Angesichts des Ergebnisses war ich gerade mit Blick auf den deutschen Haushalt und unsere Politik hier froh, dass zu dem Zeitpunkt Großbritannien und Deutschland hart sein konnten und sagen können: Wir sparen in Deutschland, und da geht es nicht an, dass man in Europa nicht spart. – Das ist durchaus ein Vorteil des jetzigen Systems. Wenn wir über die weitere Entwicklung dieses Systems reden, müssen wir genau darauf achten, was am Schluss herauskommt. Die Kanzlerin und der Bundesfinanzminister haben dafür gesorgt, dass die deutsche Sparphilosophie ein Stück weit auch in Europa gewahrt bleibt, und das war richtig so.

(Beifall bei der CDU/CSU)

Es wurde schon mehrfach gesagt: Die Einnahmen- und Ausgabenseite sind maßgeblich. Es gibt Kritikpunkte wie eine mangelnde Transparenz und ein sogenanntes Demokratiedefizit, den Vorwurf, dass die einzelnen Mitgliedstaaten wichtiger sind als die europäischen Institutionen und dass das Ganze zu komplex ist.

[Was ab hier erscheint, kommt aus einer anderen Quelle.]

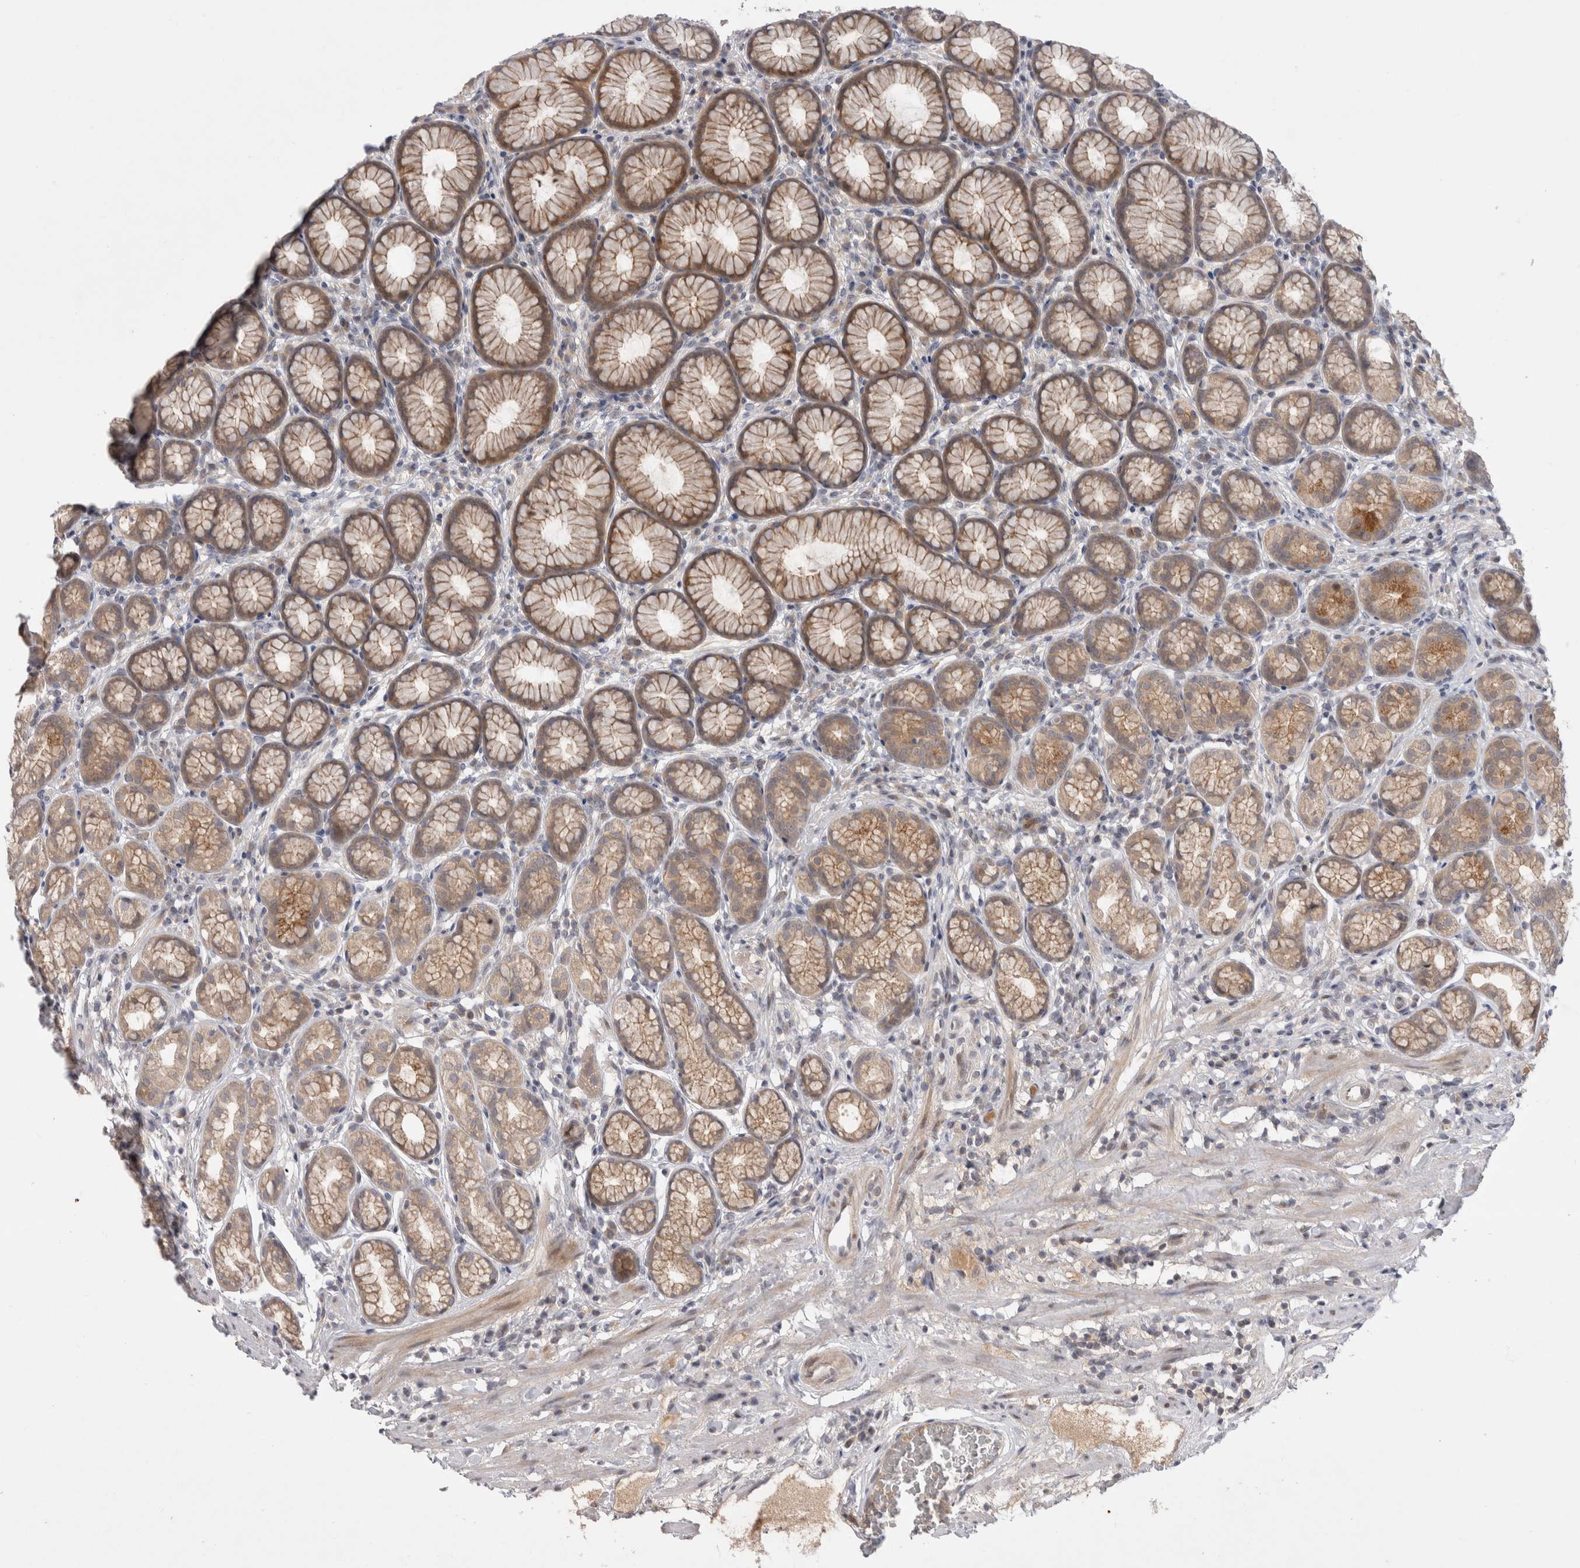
{"staining": {"intensity": "moderate", "quantity": ">75%", "location": "cytoplasmic/membranous"}, "tissue": "stomach", "cell_type": "Glandular cells", "image_type": "normal", "snomed": [{"axis": "morphology", "description": "Normal tissue, NOS"}, {"axis": "topography", "description": "Stomach"}], "caption": "Protein expression analysis of benign stomach exhibits moderate cytoplasmic/membranous positivity in approximately >75% of glandular cells.", "gene": "PLEKHM1", "patient": {"sex": "male", "age": 42}}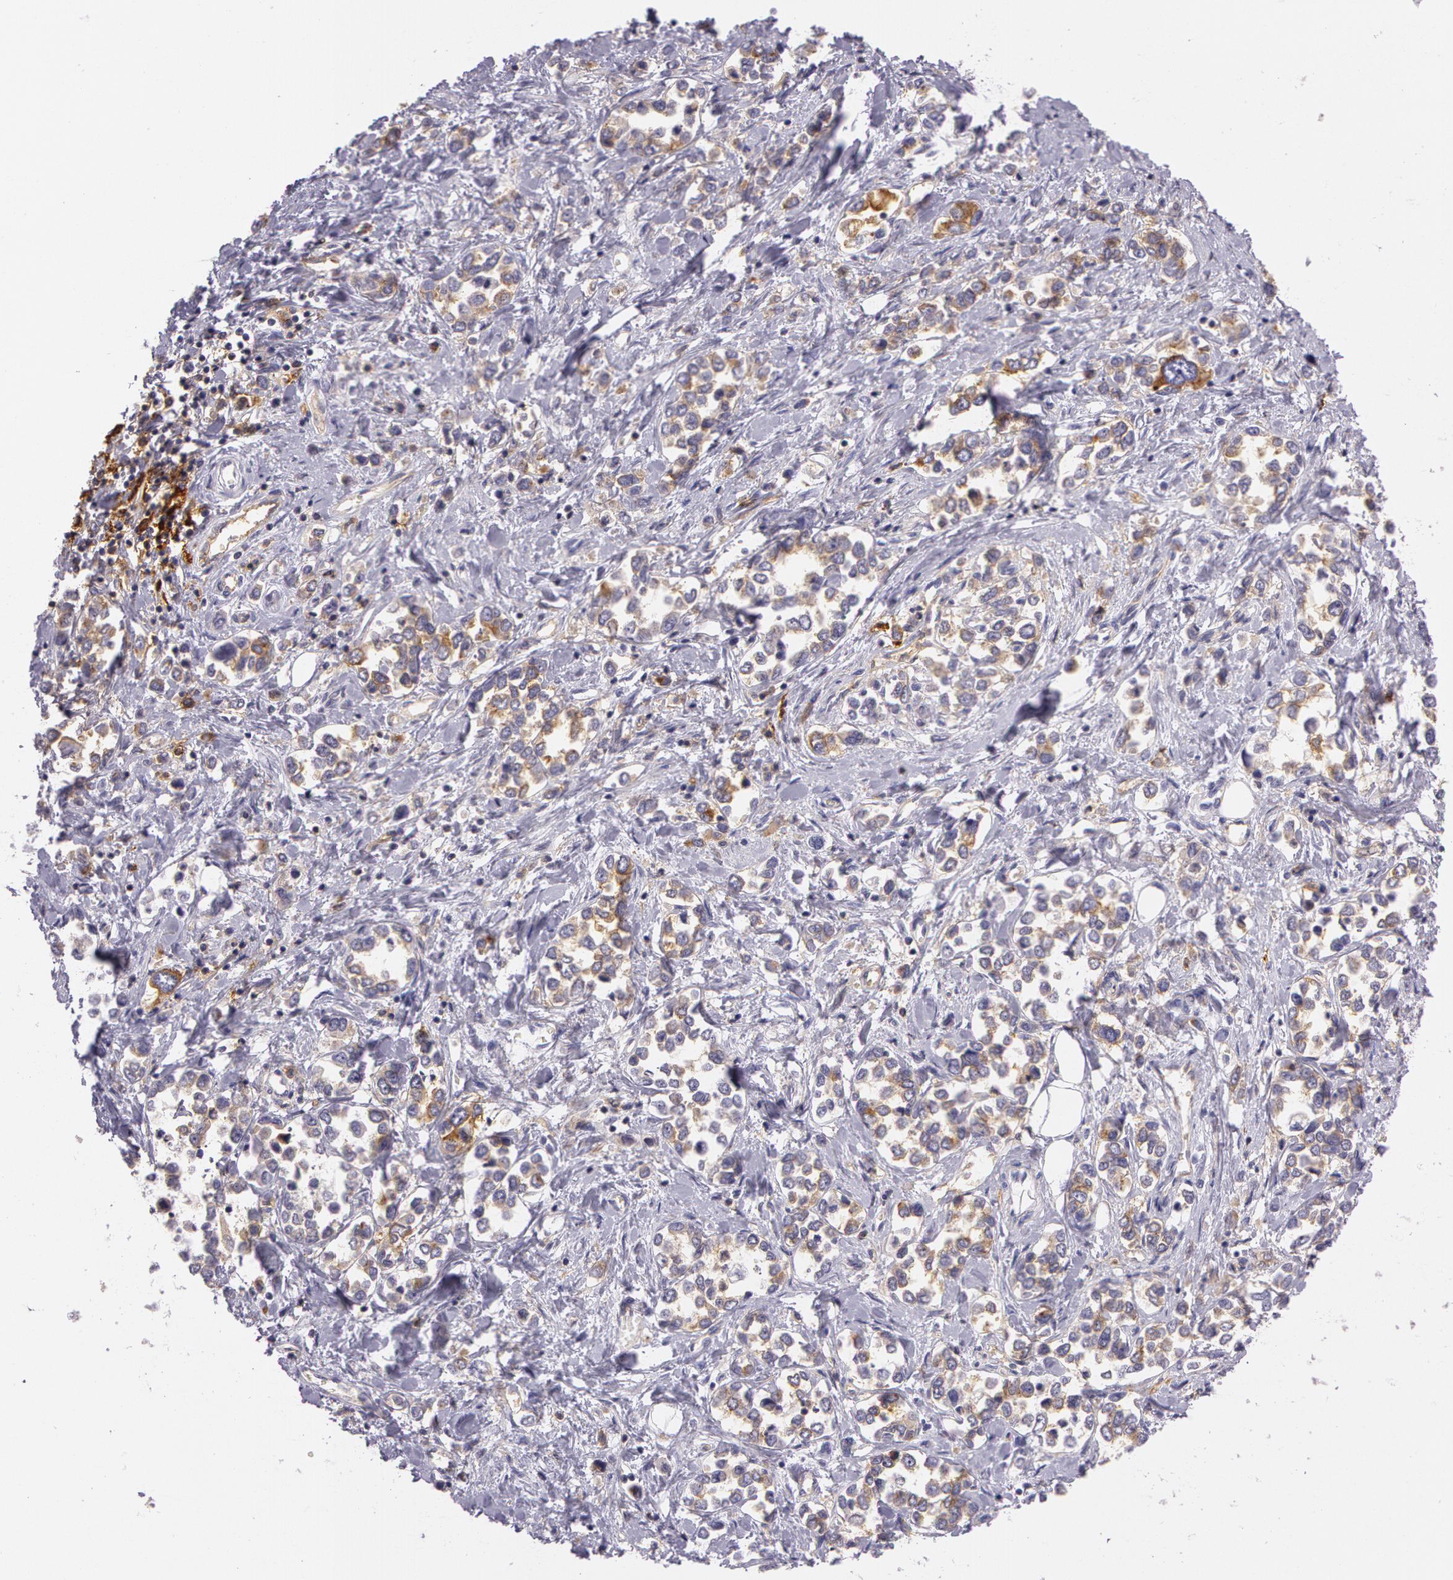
{"staining": {"intensity": "weak", "quantity": ">75%", "location": "cytoplasmic/membranous"}, "tissue": "stomach cancer", "cell_type": "Tumor cells", "image_type": "cancer", "snomed": [{"axis": "morphology", "description": "Adenocarcinoma, NOS"}, {"axis": "topography", "description": "Stomach, upper"}], "caption": "A brown stain highlights weak cytoplasmic/membranous positivity of a protein in human stomach adenocarcinoma tumor cells.", "gene": "LY75", "patient": {"sex": "male", "age": 76}}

Ich kenne die Diskussion schon sehr lange. Ich war selber zehn Jahre im Europäischen Parlament und habe sie von dort aus verfolgen dürfen. Es gab etwa den Wunsch nach einer eigenen Steuererhebungskompetenz oder die Forderung nach einer einheitlichen Bemessungsgrundlage für den Mehrwertsteuersatz. Das sind tiefgreifende Diskussionen. Bei einigen Beiträgen wundert es mich, dass man der Meinung ist: Wenn man das System ändert, dann wird auf einmal aus dem ach so neoliberalen und kapitalistischen Europa ein soziales.

(Manuel Sarrazin [BÜNDNIS 90/DIE GRÜNEN]: Wo nehmen Sie diese Hoffnung her? – Dr. Diether Dehm [DIE LINKE]: Das haben Sie doch nicht gehört! Das können Sie nicht gehört haben!)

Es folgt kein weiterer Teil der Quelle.